Dismissing the risks of climate change didn’t turn out to be as easy as Exxon-Mobil lawyers had hoped.
A lawsuit filed by the Conservation Law Foundation against Exxon over its Everett petroleum terminal will advance in Boston federal court, thanks to a ruling that US District Court Judge Mark Wolf made from the bench earlier this month.
CLF’s lawsuit, among other things, accuses Exxon of failing to adequately protect the property from potential floods caused by storms and rising sea waters that could sweep pollutants off the site. The closely-watched lawsuit could have ripple effects that influence the broader oil industry and how it prepares for future storms.
You can’t blame the Texas-based oil giant’s attorneys for being optimistic. Wolf had initially agreed in September 2017 to dismiss CLF’s climate change arguments. The judge’s reasoning: CLF’s predictions of catastrophic sea level rise dealt with a time period that was far off in the future. Immediate or short-term harm? Wolf needed to see that to allow the litigation to proceed. He didn’t — and he sent CLF back to the drawing board.
The Boston-based environmental organization returned to the fray a month later. CLF amended its complaint to underscore present-day fears, such as the increased frequency of the kind of catastrophic storms that could damage the terminal and send pollutants spilling into a Mystic River tributary. Exxon’s lawyers fought back, arguing CLF was just offering up more of the same, and that the company remained in full compliance with a rigorous federal discharge permit.
This time, however, Wolf sided with CLF.
The federal permit may not explicitly require Exxon to consider climate change when maintaining the terminal, Wolf noted. But the appropriate question is whether the permit requires Exxon to consider how extreme weather events might threaten the facility.
Wolf said the permit’s provisions make it clear Exxon needs to plan for the kinds of climate-induced storms that CLF claims put the terminal at risk. For example, CLF says the permit requires the company to use “good engineering practices.” Wolf said he considers “good engineering practices” to include preparation for foreseeable severe weather events.
Wolf didn’t actually rule on the merits of CLF’s case, as is typical of these early-round hearings. Instead, Wolf decided that CLF had enough to move its climate-change argument forward.
This could be a precedent-setting case. It is being watched closely by the petroleum industry — this is just one of a number of waterfront oil terminals in Massachusetts alone — and by other environmentalists. If the conservation group wins, such a victory could eventually prompt other oil companies to go beyond the steps spelled out explicitly in their federal permits to prepare for near-term climate risks.
CLF president Brad Campbell said Wolf made it clear he didn’t want to get drawn into a debate about whether extreme weather is caused by “human induced” factors — a.k.a. carbon emissions. Campbell said the case has always been about the risks to the communities and the environment around the Everett terminal, and not the underlying causes of climate change.

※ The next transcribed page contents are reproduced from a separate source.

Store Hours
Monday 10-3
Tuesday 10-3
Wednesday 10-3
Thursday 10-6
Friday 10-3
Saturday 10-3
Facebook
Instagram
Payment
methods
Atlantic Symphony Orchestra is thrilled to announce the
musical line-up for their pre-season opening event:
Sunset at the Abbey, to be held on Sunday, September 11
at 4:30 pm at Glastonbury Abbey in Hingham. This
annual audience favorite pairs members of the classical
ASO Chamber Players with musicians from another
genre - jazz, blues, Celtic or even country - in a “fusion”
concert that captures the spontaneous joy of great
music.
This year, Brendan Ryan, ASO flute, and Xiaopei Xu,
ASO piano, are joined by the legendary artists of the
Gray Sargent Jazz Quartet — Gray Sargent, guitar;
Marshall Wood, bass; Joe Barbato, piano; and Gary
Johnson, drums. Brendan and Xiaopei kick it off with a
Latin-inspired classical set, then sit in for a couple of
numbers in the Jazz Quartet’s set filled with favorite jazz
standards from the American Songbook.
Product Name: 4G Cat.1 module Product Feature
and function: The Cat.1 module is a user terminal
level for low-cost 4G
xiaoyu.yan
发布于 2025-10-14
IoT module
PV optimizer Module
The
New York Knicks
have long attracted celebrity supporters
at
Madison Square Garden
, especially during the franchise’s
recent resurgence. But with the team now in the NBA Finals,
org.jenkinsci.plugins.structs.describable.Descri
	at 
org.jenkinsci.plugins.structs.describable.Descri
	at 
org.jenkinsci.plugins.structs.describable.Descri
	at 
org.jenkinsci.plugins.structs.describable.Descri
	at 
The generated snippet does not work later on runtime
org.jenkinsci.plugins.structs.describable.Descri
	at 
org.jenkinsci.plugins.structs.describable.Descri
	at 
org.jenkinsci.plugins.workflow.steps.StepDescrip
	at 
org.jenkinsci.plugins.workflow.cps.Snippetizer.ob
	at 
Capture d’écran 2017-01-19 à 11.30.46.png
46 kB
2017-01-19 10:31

Exxon executives, at least at first, viewed the lawsuit differently. When the case surfaced in 2016, an Exxon spokesman dismissed it as part of a multi-pronged assault on the company and its approach to climate change. It’s hard to know if Exxon still sees it that way; a spokeswoman declined to comment on Wolf’s latest ruling.
This isn’t the only legal venue where Exxon finds itself under attack on this issue. Attorney General Maura Healey continues to investigate whether Exxon deceived consumers and investors about the impacts of climate change. Exxon tried to squelch the investigation, but the state Supreme Judicial Court ruled in Healey’s favor. The company faces climate-change suits from attorney generals in New York and Rhode Island.
Will Exxon’s next big storm hit its oil tanks, or in the courtroom? It might be wise to prepare for both possibilities.